Regulation of biotechnology in the United States and Canada.

The regulation of biotechnology in the United States and Canada is based on principles that reflect respect for the new technology, yet also recognize that most traditional approaches to regulation, employing sound science and common sense, still apply. Four specific principles form the framework on which regulatory schemes are based: (1) the products of biotechnology will not differ fundamentally from unmodified organisms or from conventional products; (2) the product rather than the process shall be regulated; (3) regulation should be based on the end use of the product and will be conducted on a case-by-case basis; and (4) the existing laws provide adequate authority for regulating the products of biotechnology. This report summarizes the regulatory approaches taken in various organisms and products. Special emphasis is given to: (1) issuance of entry permits for genetically-engineered plants and micro-organisms; (2) licensing of genetically-engineered veterinary biological products; and (3) permits for movement and release into the environment. A three-category classification system is described for dealing with hybridomas and recombinant-derived products, based on their biological characteristics and safety concerns. Categories range from relatively simple inactivated recombinant animal vaccines to products using live vectors to carry recombinant-derived foreign genes that code for immunizing antigens and/or other immune stimulants. This paper stresses that few fields of contemporary science and technology hold forth more possibilities and greater expectations than biotechnology. It is therefore of utmost importance that animal health officials and scientists ensure that the products of biotechnology will not cause or transmit infectious disease, adversely affect the environment or adulterate food products.

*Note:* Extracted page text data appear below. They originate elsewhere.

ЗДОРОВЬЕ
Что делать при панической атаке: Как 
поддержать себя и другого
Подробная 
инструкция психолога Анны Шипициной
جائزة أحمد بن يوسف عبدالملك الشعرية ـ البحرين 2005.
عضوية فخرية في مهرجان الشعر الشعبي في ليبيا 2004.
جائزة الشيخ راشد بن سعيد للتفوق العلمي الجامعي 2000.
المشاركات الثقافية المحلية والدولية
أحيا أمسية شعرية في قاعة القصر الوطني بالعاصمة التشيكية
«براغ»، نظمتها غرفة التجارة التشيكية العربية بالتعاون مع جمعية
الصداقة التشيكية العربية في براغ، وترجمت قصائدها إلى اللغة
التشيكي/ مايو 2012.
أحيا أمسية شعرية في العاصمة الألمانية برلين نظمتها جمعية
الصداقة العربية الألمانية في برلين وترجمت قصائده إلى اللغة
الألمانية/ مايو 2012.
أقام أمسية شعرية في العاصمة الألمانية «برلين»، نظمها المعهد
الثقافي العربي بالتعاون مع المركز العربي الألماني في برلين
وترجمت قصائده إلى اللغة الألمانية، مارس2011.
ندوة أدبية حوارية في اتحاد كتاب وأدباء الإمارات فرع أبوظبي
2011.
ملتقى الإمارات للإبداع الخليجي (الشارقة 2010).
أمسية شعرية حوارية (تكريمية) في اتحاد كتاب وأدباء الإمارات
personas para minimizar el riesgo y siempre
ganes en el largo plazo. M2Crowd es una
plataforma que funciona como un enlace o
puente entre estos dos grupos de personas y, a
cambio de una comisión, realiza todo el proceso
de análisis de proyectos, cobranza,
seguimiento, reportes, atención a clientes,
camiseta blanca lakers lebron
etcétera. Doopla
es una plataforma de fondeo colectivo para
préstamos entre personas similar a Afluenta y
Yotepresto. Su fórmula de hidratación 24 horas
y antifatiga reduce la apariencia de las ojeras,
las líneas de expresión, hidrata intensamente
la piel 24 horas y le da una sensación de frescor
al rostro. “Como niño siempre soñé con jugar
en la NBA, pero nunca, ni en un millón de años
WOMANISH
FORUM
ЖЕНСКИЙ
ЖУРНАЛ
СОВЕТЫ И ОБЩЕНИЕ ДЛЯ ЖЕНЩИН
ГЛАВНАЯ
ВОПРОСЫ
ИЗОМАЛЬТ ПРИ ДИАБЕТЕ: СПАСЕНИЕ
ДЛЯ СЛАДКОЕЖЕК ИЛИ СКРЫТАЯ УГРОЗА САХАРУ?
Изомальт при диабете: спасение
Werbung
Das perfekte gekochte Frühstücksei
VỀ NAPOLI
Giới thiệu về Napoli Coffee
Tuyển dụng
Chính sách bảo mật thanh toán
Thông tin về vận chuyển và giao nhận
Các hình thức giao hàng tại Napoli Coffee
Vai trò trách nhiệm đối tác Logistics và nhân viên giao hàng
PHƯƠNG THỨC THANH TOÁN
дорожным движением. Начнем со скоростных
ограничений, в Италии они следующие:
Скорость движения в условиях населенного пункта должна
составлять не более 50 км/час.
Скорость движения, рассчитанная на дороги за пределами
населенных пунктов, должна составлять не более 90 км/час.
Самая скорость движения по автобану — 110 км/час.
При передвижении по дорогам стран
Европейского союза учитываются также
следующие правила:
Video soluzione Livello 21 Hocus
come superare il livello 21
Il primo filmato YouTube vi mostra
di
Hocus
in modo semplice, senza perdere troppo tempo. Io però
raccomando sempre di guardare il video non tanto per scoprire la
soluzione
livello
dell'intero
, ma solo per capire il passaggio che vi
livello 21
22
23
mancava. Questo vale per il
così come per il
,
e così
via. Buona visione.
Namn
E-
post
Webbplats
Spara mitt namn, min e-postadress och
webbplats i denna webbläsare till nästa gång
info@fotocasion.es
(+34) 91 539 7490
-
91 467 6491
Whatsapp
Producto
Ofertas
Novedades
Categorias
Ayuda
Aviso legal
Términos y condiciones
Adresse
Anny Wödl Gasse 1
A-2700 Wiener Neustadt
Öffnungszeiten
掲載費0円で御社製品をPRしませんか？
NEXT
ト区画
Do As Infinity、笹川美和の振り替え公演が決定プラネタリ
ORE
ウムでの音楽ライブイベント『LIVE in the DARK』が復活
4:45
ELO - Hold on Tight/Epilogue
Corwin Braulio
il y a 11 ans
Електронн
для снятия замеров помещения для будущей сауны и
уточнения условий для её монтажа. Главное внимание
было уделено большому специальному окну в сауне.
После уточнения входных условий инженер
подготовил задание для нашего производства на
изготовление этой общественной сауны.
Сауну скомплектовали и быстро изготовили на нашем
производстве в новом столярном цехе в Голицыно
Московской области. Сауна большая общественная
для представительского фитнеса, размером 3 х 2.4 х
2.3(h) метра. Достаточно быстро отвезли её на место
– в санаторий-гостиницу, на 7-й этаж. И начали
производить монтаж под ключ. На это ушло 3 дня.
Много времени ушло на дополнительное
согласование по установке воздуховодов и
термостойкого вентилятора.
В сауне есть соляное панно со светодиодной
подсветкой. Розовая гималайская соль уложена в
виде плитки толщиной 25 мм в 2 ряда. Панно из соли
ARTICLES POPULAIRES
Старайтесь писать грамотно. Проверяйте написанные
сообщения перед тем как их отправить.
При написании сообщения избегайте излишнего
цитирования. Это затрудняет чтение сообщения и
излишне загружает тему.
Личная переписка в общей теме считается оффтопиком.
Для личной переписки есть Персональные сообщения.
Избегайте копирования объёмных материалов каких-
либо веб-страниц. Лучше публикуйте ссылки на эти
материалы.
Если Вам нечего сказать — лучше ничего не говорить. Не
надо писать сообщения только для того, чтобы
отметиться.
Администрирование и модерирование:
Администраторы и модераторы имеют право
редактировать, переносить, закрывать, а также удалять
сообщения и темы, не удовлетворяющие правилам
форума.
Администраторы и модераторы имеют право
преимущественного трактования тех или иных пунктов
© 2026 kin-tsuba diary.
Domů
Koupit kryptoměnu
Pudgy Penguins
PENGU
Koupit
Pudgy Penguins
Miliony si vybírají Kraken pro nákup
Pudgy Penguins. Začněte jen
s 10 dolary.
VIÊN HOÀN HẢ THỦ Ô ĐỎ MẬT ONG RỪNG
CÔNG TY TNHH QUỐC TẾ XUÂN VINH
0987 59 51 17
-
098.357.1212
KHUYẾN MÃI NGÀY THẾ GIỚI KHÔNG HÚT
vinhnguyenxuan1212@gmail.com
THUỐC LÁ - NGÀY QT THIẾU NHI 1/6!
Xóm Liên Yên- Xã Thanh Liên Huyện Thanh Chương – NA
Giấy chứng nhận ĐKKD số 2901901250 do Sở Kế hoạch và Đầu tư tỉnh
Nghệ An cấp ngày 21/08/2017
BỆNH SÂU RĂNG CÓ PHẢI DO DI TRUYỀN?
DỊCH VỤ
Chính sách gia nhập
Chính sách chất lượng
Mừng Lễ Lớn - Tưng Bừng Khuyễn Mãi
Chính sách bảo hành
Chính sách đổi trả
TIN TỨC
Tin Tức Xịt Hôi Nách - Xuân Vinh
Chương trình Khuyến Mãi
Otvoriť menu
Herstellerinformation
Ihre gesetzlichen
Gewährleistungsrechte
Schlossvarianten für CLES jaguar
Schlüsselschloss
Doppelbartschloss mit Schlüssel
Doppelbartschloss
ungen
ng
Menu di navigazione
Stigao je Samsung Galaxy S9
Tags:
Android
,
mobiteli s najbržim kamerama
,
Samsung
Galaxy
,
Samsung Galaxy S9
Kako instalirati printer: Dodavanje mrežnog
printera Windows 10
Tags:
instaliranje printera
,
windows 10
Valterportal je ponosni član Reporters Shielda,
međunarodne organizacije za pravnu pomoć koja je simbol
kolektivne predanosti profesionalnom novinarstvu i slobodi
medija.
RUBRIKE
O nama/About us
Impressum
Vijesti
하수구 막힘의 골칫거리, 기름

Diagnosis of viral and bacterial diseases.

The potential contributions of techniques, such as restriction enzyme analysis, nucleic acid detection, the polymerase chain reaction and competitive inhibitive tests, are only beginning to be defined. The extraordinary promise of these procedures has yet to be fully realized. However, before these techniques are accepted and widely used, they should be shown to have sensitivity and specificity comparable to those of current tests. Finally, they should be safe, easy to conduct and automated to facilitate the study of large numbers of specimens.